_WORK ORDER_: Which lines below fall between the one containing "left eye: (777, 104)" and the one containing "right knee: (834, 223)"? Repeat them exactly, counting both of those lines, and add nothing else.

_ENTRIES PROVIDED_:
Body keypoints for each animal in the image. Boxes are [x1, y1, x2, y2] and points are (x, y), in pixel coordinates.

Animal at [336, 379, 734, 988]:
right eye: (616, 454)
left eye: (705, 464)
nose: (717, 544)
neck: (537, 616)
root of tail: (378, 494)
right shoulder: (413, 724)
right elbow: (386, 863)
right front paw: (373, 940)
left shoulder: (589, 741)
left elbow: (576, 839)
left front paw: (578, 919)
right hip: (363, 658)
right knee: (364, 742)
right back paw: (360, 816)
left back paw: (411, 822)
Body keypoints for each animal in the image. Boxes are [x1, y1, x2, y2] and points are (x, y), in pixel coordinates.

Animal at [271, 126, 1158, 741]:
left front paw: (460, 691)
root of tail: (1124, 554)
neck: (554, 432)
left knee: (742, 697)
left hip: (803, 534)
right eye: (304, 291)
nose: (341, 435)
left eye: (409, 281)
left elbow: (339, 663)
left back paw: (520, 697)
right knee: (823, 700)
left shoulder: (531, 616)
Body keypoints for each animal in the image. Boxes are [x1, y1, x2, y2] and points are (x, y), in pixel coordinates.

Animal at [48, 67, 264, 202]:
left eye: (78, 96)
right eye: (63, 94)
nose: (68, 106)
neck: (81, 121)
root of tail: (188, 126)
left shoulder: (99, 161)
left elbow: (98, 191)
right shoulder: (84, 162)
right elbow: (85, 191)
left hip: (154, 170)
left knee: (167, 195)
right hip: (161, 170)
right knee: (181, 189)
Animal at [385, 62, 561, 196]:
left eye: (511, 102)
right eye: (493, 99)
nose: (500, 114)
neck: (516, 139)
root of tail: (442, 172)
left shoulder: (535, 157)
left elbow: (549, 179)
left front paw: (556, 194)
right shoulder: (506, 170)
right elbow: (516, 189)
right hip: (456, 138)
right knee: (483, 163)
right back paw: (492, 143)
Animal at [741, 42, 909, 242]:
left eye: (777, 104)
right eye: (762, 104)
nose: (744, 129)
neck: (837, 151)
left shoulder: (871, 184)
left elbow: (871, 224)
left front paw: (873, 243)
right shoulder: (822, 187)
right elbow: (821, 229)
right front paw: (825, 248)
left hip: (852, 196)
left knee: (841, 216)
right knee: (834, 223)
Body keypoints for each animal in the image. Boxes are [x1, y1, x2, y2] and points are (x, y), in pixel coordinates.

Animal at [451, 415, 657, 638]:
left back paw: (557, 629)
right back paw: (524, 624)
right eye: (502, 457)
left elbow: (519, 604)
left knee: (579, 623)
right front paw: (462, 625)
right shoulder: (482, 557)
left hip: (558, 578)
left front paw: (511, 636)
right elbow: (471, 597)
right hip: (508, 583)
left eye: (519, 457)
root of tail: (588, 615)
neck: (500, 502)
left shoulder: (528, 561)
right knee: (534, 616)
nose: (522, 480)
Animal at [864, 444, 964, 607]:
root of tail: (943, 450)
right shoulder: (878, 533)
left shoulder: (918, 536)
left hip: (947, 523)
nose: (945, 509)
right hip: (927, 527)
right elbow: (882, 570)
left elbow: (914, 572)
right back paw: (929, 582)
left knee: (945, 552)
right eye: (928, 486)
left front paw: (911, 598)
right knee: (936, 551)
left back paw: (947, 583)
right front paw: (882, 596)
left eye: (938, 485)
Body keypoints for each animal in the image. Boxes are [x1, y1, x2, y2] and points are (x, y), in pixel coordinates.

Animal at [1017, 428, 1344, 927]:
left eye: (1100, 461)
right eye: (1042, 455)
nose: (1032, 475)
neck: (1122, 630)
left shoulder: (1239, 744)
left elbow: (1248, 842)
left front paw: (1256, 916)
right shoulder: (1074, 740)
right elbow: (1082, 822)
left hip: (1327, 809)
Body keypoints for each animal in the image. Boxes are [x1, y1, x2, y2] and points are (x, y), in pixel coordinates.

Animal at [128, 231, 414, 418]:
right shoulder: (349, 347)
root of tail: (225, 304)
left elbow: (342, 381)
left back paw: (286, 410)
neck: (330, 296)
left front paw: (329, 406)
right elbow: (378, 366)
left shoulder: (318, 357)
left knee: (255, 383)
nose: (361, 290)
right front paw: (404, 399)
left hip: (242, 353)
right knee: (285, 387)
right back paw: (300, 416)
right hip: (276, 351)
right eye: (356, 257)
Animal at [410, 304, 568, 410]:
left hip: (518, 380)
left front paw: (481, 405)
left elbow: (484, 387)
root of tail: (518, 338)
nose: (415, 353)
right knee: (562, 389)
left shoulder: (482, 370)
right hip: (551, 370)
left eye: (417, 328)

_RESULT FOR THIS TASK_:
left eye: (777, 104)
right eye: (762, 104)
nose: (744, 129)
neck: (837, 151)
left shoulder: (871, 184)
left elbow: (871, 224)
left front paw: (873, 243)
right shoulder: (822, 187)
right elbow: (821, 229)
right front paw: (825, 248)
left hip: (852, 196)
left knee: (841, 216)
right knee: (834, 223)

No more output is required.